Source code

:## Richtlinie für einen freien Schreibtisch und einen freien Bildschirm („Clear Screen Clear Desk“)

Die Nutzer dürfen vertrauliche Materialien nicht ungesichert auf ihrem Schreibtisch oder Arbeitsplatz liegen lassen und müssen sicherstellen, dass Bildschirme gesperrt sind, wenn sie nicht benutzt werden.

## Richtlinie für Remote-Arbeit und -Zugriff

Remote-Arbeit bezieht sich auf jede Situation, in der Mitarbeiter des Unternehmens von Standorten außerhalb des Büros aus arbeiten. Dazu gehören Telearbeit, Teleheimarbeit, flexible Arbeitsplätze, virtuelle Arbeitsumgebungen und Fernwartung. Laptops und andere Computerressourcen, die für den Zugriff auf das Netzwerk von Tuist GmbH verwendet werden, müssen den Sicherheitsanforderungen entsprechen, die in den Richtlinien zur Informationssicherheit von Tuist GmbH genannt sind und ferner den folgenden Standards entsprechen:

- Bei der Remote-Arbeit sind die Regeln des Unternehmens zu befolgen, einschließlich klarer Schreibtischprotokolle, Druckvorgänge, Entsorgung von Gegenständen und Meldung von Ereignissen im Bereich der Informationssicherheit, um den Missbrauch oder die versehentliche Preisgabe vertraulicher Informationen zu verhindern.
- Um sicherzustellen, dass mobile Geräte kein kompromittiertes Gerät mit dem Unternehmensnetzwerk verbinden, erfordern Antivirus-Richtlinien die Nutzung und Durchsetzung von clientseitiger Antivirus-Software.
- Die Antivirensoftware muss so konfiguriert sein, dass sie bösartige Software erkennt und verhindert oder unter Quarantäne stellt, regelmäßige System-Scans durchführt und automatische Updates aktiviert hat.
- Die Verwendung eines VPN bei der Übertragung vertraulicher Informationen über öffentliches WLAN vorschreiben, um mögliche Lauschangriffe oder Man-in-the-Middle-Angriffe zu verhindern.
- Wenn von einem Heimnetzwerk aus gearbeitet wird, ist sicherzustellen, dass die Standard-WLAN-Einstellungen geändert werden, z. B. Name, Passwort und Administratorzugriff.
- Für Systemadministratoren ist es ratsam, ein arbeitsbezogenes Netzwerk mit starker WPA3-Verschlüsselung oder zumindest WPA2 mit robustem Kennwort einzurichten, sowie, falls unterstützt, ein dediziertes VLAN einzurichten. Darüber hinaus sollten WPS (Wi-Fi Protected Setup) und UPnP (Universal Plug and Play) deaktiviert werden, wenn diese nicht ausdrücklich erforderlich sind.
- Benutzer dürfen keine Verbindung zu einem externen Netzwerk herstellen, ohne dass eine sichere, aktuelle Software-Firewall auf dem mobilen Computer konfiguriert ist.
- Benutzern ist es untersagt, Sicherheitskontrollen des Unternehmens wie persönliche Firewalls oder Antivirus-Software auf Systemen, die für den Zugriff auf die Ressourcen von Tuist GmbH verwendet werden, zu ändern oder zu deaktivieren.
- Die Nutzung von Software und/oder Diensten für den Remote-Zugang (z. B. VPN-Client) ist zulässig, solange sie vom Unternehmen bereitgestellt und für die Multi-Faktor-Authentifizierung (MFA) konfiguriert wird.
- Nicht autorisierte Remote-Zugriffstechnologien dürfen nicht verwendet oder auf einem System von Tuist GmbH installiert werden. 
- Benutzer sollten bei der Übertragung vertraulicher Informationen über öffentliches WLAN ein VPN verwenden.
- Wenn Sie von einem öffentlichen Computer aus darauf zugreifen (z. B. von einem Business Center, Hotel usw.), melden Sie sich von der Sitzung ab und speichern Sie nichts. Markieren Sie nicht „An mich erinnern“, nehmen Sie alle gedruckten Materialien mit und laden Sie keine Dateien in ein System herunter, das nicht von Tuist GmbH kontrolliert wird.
——————
TASK.
Copy out each line of the data that includes the string "verwendet".

EXPECTED ANSWER.
Remote-Arbeit bezieht sich auf jede Situation, in der Mitarbeiter des Unternehmens von Standorten außerhalb des Büros aus arbeiten. Dazu gehören Telearbeit, Teleheimarbeit, flexible Arbeitsplätze, virtuelle Arbeitsumgebungen und Fernwartung. Laptops und andere Computerressourcen, die für den Zugriff auf das Netzwerk von Tuist GmbH verwendet werden, müssen den Sicherheitsanforderungen entsprechen, die in den Richtlinien zur Informationssicherheit von Tuist GmbH genannt sind und ferner den folgenden Standards entsprechen:
- Benutzern ist es untersagt, Sicherheitskontrollen des Unternehmens wie persönliche Firewalls oder Antivirus-Software auf Systemen, die für den Zugriff auf die Ressourcen von Tuist GmbH verwendet werden, zu ändern oder zu deaktivieren.
- Nicht autorisierte Remote-Zugriffstechnologien dürfen nicht verwendet oder auf einem System von Tuist GmbH installiert werden. 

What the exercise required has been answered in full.